Entries supplied:
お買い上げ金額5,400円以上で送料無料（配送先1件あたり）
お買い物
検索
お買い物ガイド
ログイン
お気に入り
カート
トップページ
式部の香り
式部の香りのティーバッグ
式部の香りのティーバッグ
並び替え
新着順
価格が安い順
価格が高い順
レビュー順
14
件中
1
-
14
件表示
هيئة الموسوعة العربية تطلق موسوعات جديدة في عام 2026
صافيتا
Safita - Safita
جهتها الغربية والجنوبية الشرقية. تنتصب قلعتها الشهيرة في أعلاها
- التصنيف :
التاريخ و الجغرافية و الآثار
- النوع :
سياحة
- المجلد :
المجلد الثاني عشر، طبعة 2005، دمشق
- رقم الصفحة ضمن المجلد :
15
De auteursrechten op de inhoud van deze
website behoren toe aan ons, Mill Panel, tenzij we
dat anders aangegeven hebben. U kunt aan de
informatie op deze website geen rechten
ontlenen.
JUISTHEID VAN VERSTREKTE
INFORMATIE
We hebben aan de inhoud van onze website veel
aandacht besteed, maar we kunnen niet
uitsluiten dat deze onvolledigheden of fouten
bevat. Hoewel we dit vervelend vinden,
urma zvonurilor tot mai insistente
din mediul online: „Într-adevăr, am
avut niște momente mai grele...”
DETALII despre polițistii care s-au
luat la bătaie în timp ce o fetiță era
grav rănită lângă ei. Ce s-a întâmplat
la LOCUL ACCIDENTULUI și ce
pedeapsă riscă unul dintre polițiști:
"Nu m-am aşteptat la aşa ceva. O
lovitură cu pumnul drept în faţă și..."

--

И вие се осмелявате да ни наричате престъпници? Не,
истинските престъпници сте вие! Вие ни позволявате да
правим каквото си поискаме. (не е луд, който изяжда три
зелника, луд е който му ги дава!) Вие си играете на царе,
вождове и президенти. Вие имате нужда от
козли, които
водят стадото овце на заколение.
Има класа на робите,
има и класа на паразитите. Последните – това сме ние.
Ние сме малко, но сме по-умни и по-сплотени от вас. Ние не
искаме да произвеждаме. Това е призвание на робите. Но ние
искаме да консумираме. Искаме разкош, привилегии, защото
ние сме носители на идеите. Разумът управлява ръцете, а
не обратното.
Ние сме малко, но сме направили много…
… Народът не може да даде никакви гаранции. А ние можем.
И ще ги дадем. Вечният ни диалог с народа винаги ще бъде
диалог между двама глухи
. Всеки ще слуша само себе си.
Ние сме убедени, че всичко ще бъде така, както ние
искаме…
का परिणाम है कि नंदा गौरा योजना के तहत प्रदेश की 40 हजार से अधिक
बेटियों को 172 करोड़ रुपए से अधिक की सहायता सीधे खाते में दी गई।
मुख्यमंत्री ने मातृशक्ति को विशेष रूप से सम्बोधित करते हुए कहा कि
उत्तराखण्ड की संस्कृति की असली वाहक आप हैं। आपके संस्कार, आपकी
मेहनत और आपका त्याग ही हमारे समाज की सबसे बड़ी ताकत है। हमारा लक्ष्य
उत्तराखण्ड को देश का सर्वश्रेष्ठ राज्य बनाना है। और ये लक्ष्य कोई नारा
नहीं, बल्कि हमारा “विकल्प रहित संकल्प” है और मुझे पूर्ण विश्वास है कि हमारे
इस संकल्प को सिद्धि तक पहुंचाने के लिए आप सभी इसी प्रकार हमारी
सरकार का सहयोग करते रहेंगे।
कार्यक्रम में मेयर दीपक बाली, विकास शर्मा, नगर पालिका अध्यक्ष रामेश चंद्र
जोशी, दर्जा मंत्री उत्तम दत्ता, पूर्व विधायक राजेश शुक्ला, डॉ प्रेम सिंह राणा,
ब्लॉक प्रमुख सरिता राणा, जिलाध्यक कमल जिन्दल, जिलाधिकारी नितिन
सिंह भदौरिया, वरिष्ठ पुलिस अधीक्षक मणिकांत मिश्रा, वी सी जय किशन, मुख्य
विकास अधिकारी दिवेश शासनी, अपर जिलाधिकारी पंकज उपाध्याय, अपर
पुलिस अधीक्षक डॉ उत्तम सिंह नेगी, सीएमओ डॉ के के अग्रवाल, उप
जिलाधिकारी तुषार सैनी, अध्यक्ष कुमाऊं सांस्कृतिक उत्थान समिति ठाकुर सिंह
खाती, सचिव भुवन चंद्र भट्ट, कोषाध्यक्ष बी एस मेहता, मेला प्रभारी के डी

What to work on:
Convert the lines of the items above into a Markdown table with the columns No. and Text, giving each line a row number and skipping blank lines. Begin at the line that contains "И вие се осмелявате" and stop after the line that contains "Ние сме малко, но сме направили много…".

Result of the task:
| No. | Text |
|---|---|
| 1 | И вие се осмелявате да ни наричате престъпници? Не, |
| 2 | истинските престъпници сте вие! Вие ни позволявате да |
| 3 | правим каквото си поискаме. (не е луд, който изяжда три |
| 4 | зелника, луд е който му ги дава!) Вие си играете на царе, |
| 5 | вождове и президенти. Вие имате нужда от |
| 6 | козли, които |
| 7 | водят стадото овце на заколение. |
| 8 | Има класа на робите, |
| 9 | има и класа на паразитите. Последните – това сме ние. |
| 10 | Ние сме малко, но сме по-умни и по-сплотени от вас. Ние не |
| 11 | искаме да произвеждаме. Това е призвание на робите. Но ние |
| 12 | искаме да консумираме. Искаме разкош, привилегии, защото |
| 13 | ние сме носители на идеите. Разумът управлява ръцете, а |
| 14 | не обратното. |
| 15 | Ние сме малко, но сме направили много… |